- Born: 1972 (age 53–54)
- Education: Western Washington University University of Colorado (MFA) Pacific Lutheran University
- Writing career
- Genre: Novelist/fiction writer
- Notable work: Comfort Food
- Notable awards: Independent Publisher Book Award (Comfort Food, 2006)
- Website: noahashenhurst.com

= Noah Ashenhurst =

American novelist

Noah Ashenhurst (born 1972) is the author of the novel Comfort Food which won the 2006 Independent Publisher Book Award for Best Regional Fiction (West-Pacific). The novel is set primarily in the Pacific Northwest and deals with six characters who struggle to find their place and purpose in the world.

His short fiction has appeared in Beyond the Margins: A Literature and Art Magazine, apparatus magazine:a literary journal from the internal machine, Brittle Star, Write This, and Absinthe Revival.

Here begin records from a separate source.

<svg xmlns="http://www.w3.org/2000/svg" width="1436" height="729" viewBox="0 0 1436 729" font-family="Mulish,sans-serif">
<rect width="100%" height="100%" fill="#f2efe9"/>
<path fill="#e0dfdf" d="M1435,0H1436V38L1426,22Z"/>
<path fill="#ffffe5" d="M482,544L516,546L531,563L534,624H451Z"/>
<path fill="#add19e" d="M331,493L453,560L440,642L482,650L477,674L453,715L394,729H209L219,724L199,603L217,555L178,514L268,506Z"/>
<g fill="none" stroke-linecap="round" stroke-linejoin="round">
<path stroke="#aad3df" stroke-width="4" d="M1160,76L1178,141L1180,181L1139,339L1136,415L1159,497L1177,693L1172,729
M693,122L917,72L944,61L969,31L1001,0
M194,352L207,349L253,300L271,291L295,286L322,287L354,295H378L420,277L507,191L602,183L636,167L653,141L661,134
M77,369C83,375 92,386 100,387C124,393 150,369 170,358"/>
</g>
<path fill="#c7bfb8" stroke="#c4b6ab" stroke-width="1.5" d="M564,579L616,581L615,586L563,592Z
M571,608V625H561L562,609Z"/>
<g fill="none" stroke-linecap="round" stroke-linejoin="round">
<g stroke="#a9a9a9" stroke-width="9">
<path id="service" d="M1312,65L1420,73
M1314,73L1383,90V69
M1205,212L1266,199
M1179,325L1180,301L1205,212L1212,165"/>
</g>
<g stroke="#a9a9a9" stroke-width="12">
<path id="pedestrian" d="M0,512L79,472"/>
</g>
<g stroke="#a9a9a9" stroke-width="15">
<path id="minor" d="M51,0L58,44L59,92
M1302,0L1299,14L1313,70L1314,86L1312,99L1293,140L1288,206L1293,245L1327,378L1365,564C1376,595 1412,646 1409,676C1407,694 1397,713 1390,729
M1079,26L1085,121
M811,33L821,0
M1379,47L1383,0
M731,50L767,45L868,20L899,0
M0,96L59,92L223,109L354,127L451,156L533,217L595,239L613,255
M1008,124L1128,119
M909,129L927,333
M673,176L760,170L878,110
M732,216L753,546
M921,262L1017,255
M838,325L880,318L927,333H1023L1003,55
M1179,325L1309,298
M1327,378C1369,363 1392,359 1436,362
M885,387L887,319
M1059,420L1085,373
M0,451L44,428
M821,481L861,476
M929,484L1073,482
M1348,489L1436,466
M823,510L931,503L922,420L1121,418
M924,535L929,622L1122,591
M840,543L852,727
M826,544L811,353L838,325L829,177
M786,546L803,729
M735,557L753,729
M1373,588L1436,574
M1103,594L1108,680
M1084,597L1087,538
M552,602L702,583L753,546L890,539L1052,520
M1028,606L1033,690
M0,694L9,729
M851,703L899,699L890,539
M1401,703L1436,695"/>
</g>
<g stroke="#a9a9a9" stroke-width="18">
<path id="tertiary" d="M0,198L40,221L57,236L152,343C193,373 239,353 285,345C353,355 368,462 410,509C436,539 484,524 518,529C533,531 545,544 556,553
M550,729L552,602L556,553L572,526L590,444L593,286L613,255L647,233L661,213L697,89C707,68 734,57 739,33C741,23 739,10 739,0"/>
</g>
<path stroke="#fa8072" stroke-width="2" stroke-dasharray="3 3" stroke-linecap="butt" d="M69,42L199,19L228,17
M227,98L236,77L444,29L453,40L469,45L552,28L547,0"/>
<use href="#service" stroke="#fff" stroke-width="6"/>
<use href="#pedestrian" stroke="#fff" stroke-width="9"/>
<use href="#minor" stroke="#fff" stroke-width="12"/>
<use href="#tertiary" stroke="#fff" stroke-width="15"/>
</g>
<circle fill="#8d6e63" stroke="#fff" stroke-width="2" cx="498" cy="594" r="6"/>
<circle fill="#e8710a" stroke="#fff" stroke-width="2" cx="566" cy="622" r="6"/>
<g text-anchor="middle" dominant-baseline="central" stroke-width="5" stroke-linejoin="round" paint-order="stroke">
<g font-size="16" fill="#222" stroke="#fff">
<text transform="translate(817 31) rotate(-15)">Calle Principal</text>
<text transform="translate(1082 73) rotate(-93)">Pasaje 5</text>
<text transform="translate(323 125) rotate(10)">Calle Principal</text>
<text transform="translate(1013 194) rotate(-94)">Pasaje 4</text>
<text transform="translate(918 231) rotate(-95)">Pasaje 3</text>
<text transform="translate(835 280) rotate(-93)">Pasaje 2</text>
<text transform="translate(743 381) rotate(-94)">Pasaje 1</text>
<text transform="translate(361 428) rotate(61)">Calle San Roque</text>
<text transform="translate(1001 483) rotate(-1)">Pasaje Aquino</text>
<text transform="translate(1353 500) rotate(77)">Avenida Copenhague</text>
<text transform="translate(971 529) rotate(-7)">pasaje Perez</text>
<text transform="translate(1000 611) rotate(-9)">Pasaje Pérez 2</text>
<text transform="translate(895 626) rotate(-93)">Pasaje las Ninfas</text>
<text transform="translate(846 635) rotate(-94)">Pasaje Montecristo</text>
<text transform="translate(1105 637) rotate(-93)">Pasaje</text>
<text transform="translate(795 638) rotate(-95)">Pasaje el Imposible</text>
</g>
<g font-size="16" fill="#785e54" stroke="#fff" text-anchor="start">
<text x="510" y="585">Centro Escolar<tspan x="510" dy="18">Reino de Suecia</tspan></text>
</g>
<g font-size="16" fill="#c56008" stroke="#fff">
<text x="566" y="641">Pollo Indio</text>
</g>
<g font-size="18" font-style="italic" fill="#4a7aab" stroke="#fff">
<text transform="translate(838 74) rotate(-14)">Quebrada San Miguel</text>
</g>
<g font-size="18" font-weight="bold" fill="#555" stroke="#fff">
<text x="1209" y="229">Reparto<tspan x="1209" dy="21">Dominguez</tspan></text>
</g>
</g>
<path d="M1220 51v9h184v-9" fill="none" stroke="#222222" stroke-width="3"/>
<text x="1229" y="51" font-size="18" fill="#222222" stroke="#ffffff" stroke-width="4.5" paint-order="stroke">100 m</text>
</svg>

Ashenhurst grew up in Boulder, Colorado where he attended Boulder High School. He attended Western Washington University and the University of Colorado. He earned his MFA from Rainier Writing Workshop, Pacific Lutheran University, and is writing his second novel.

He has worked in a salmon cannery in Alaska, has traveled to Budapest and Prague, and remodeled houses in Boulder. He currently lives in Mason County, Washington. He taught English and creative writing at North Mason High School in Belfair, WA and is now an online English teacher in Olympia, Washington.